### Task material
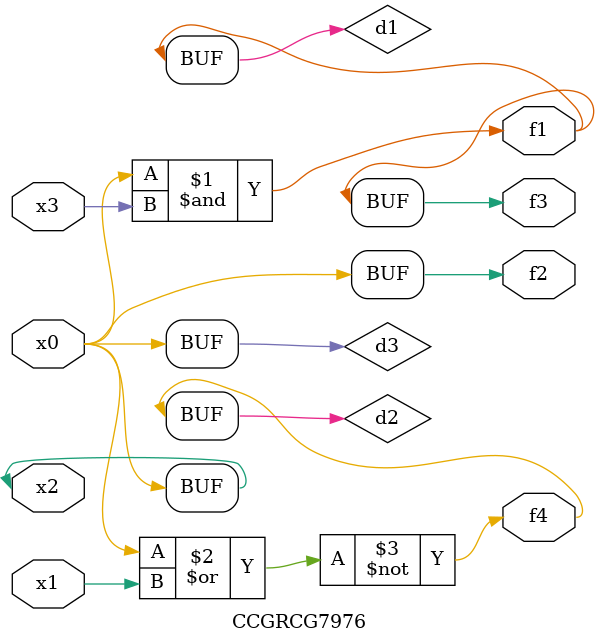
<source format=v>
module CCGRCG7976(
	input x0, x1, x2, x3,
	output f1, f2, f3, f4
);

	wire d1, d2, d3;

	and (d1, x2, x3);
	nor (d2, x0, x1);
	buf (d3, x0, x2);
	assign f1 = d1;
	assign f2 = d3;
	assign f3 = d1;
	assign f4 = d2;
endmodule

</source>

### What you are asked to do
Each line from the one containing "output f1, f2, f3, f4" to the final line of the entries above must be returned exactly, and no other line may appear.

### Reply
	output f1, f2, f3, f4
);

	wire d1, d2, d3;

	and (d1, x2, x3);
	nor (d2, x0, x1);
	buf (d3, x0, x2);
	assign f1 = d1;
	assign f2 = d3;
	assign f3 = d1;
	assign f4 = d2;
endmodule

</source>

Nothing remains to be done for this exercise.